■ Aim of the exercise ■
Please return, word for word, the part of the St. Louis Motor Carriage Company passage from "St. Louis Motor Carriage Company was" to "1899 to 1907.".

■ Text shown ■
━━━━━━━━
St. Louis Motor Carriage Company was the first manufacturer of automobiles in St. Louis, Missouri, which would become an early 20th-century hub of auto production. Founded in 1898, it produced automobiles from 1899 to 1907.

Its founders were John L. French, who handled marketing, and George Preston Dorris, who led engineering and production and would later be credited with developing and patenting the float-carburetor. Its factory stood at 1211–13 North Vandeventer Avenue.

==History==
George Dorris was an automotive pioneer who built his first experimental car in 1895 in Nashville. John French, also from Nashville, persuaded his father, pianomaker Jesse French, Sr., to put up most of the money needed to form St. Louis Motor Carriage Company. A purpose-built factory was built in St. Louis.

The first St. Louis models had single and twin-cylinder engines, chain drive and a steering lever for steering. In 1901 there were five models to choose from; single-cylinder models from 7hp to 10hp and two-cylinder models from 15hp to 25hp. Prices started at $1,000, .

In 1900, John French drove a St. Louis on the first automobile trip between St. Louis and Chicago. In 1901 he was one of only three drivers to finish in a New York-to-Buffalo race.
━━━━━━━━
■ Provided data ■
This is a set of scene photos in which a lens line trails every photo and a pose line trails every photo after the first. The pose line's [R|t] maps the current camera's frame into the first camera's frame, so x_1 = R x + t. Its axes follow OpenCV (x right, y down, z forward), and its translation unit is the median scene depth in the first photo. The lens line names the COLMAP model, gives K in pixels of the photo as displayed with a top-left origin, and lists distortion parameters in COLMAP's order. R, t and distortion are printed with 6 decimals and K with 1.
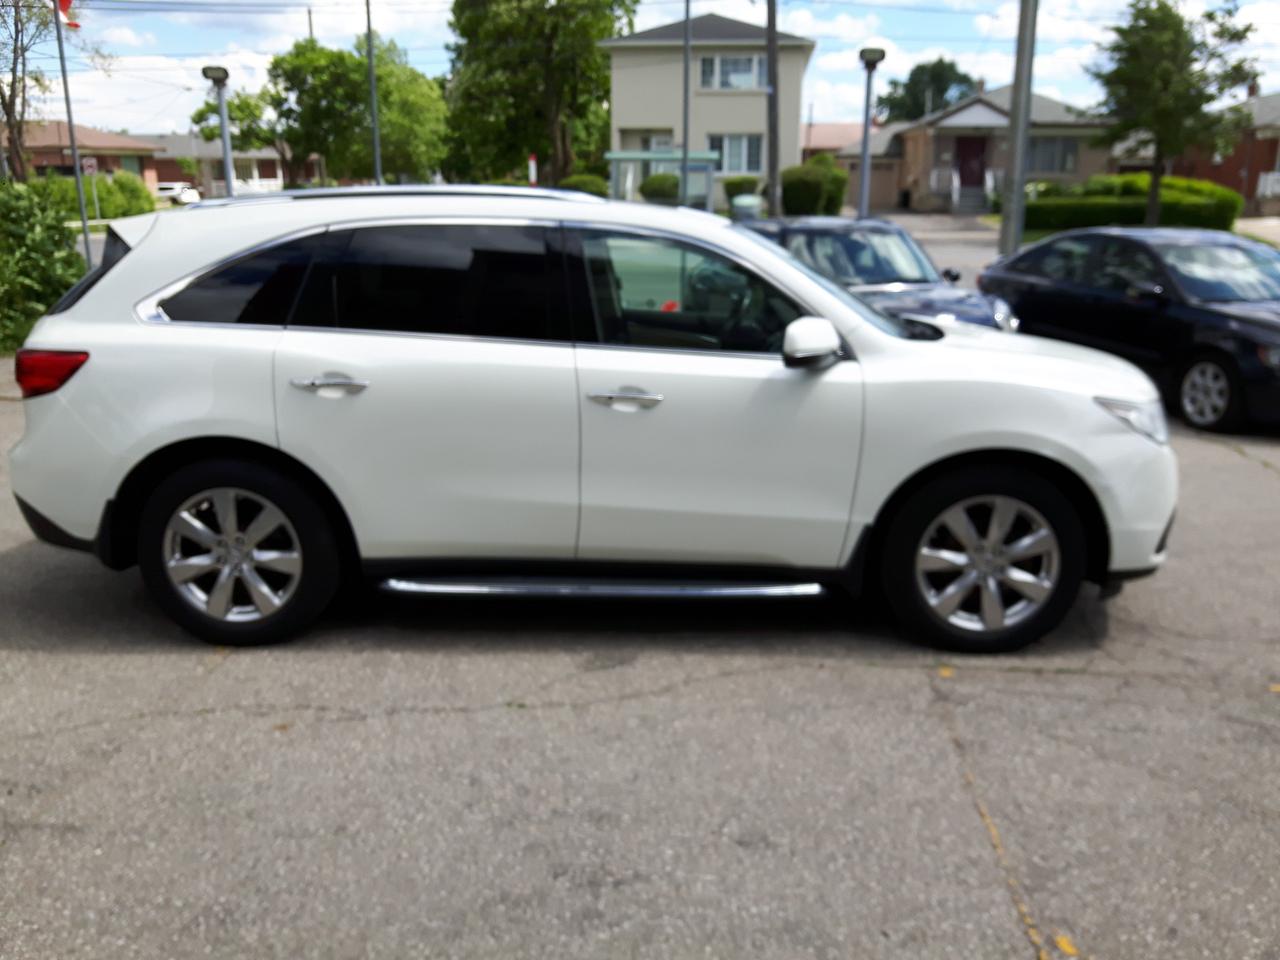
━━━━━━━━
■ Solution to the problem ■
St. Louis Motor Carriage Company was the first manufacturer of automobiles in St. Louis, Missouri, which would become an early 20th-century hub of auto production. Founded in 1898, it produced automobiles from 1899 to 1907.